The Hacker News post titled "I analyzed chord progressions in 680k songs" sparked a discussion with several interesting comments. Many users engaged with the methodology and findings presented in the linked article.
A recurring theme in the comments is the challenge of accurately extracting chord progressions from audio. Several users pointed out the difficulties in distinguishing between different inversions of the same chord, and the potential for errors in automatic chord recognition software. One commenter highlighted the issue of key modulation within a song, suggesting it could skew the analysis if not handled properly. Another user questioned the reliability of the dataset itself, wondering about the source of the chord progressions and the potential for biases in the selection of songs.
Some commenters expressed skepticism about the novelty of the findings. One user argued that the prevalence of common chord progressions is well-established in music theory, and the analysis simply confirms what musicians already know. Another commenter suggested that the focus on chord progressions alone overlooks other important aspects of music, such as melody, rhythm, and timbre.
Despite these criticisms, several commenters found the analysis intriguing. One user appreciated the visualization of the chord progression network, finding it a helpful way to understand the relationships between different chords.
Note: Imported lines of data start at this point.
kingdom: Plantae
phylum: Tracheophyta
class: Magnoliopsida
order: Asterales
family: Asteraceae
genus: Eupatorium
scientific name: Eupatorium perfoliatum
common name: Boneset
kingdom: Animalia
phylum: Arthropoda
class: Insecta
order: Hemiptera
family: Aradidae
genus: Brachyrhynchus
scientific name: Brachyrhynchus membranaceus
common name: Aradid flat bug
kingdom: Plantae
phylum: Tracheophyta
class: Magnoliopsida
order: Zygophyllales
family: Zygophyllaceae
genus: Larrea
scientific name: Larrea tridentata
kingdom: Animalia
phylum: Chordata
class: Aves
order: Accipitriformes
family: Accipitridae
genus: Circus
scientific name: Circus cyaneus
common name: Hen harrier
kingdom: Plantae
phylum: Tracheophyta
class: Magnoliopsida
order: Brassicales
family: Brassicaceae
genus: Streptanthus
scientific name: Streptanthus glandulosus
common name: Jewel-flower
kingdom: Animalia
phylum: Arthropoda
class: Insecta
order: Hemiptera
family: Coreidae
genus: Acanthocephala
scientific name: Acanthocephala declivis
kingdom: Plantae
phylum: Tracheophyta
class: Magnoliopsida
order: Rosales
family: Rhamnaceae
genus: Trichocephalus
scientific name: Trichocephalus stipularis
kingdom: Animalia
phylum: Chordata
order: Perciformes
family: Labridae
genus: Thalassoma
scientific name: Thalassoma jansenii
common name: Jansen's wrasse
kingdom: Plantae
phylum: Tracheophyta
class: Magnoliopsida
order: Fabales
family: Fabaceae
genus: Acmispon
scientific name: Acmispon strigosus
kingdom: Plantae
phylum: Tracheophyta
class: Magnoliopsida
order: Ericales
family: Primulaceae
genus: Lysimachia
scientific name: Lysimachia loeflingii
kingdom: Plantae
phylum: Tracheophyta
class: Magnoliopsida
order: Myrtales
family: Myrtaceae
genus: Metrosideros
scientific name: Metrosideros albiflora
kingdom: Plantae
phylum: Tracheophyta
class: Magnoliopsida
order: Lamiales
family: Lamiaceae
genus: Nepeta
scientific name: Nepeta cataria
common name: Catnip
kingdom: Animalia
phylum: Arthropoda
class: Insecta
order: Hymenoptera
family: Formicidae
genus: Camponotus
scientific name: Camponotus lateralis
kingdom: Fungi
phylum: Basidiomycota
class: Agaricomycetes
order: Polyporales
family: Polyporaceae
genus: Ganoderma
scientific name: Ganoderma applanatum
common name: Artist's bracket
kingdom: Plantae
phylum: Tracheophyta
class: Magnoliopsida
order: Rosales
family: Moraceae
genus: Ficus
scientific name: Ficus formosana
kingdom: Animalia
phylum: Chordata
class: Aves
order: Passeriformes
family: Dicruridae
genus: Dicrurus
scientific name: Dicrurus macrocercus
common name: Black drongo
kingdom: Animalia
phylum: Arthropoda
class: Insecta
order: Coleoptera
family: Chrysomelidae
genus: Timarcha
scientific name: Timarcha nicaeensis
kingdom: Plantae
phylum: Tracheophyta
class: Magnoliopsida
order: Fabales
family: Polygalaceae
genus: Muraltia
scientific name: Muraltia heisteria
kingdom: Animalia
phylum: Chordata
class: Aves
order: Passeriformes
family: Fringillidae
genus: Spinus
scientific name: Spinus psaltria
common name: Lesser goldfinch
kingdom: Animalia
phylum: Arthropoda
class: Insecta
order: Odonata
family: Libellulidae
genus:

Another user expressed interest in exploring the dataset further, suggesting potential applications for music generation and analysis. A commenter also raised the question of cultural influences on chord progressions, wondering if certain progressions are more common in specific genres or regions.
Several users discussed the limitations of using only harmonic information to analyze music. They pointed out that melody, rhythm, and instrumentation play crucial roles in a song's overall impact. One commenter argued that while common chord progressions might be prevalent, they can be used in vastly different ways to create unique musical experiences.
A few commenters also shared their own experiences with music analysis and composition. One user mentioned using Markov chains to generate melodies, while another discussed the importance of understanding music theory for aspiring composers. These comments added a personal touch to the discussion and highlighted the practical applications of music analysis.